### [SOURCE EXTRACT]
───
One thing was what put bread on the table; another, his dream. Since he was a child, Gunn has drawn comics, composed music, started bands, taken photos, acted and written novels. His first film, made when he was 11, consisted of a string of fake commercials “made with the kids in the neighborhood.” Other homemade horror movies brought Friday the 13th to mind: “I can’t make Star Wars, but I could make that,” he recalls thinking at the time. Then, passion and work finally coincided: he was asked to write the script for Lloyd Kaufman’s Tromeo and Juliet (1996). “I was just kind of desperate to make a living doing something creative. When I started working in the film industry, it was almost like my backup, if that makes any sense. I was a rock star, you know, a novelist... now I’m going to sell out and go make movies.” Chris Pratt, star of Guardians of the Galaxy, puts it differently: he says that Gunn was “born to do it.”
Maybe this is why Gunn values so much the path he has traveled. And although he notes that money does buy a lot of creative freedom, he warns: “The budget can be a trap because people can rely on it too much. But the budget won’t make a good movie. Sometimes having restrictions placed upon you can really help you, even when you make movies like this. I would say 90% of the time I’ve had restrictions placed on me, it’s made the movie better, not worse, because somehow I’m able to make things more streamlined, you really you cut out the things you don’t need and you keep the stuff that you do.”
His team also helps him a lot. Gunn believes that, even though years ago he placed too much trust in people who did not deserve it, today he is surrounded by talent that is able to bring his boundless imagination to reality, often even improving it. “Part of [the process] is me; you need to have a good foundation, a good story. But then part of it is finding the right people to surround yourself with,” he reflects. Today he even enjoys the power to take certain collaborators with him wherever he goes.
Right now that will not be possible with the Guardians of the Galaxy, however. This is also why his end at Marvel comes with a certain sadness, apart from the relief of being satisfied with the result. “We’ve been like a family,” he says. “Every single group of actors is like, they love each other, but usually they don’t. It’s not like that with us.” So much so, that he talks to Pratt at least twice a week.
───
### [AVAILABLE DATA]

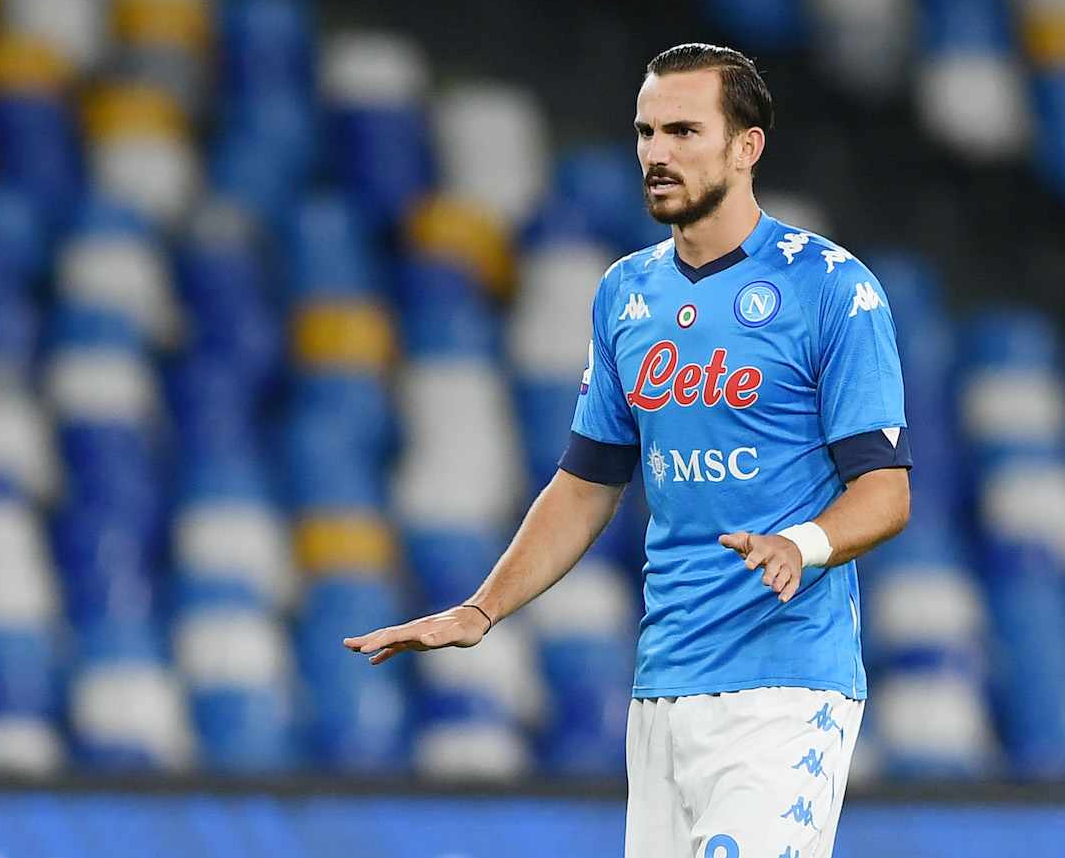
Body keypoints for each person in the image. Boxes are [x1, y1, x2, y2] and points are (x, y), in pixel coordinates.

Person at [343, 42, 911, 858]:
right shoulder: (625, 294)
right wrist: (481, 608)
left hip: (785, 684)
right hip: (663, 688)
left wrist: (802, 542)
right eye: (646, 133)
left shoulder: (833, 288)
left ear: (747, 147)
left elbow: (885, 492)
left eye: (683, 130)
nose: (656, 153)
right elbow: (585, 484)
───
### [ACTIONS TO TAKE]
• A. Rewrite the Gunn passage starting at "Right now that" and ending at "twice a week.", switching "family" to "team".
• B. According to the Gunn passage, how old was Gunn when he made his first film?

### [YOUR RESPONSES]
• A.
Right now that will not be possible with the Guardians of the Galaxy, however. This is also why his end at Marvel comes with a certain sadness, apart from the relief of being satisfied with the result. “We’ve been like a team,” he says. “Every single group of actors is like, they love each other, but usually they don’t. It’s not like that with us.” So much so, that he talks to Pratt at least twice a week.

• B. He was 11.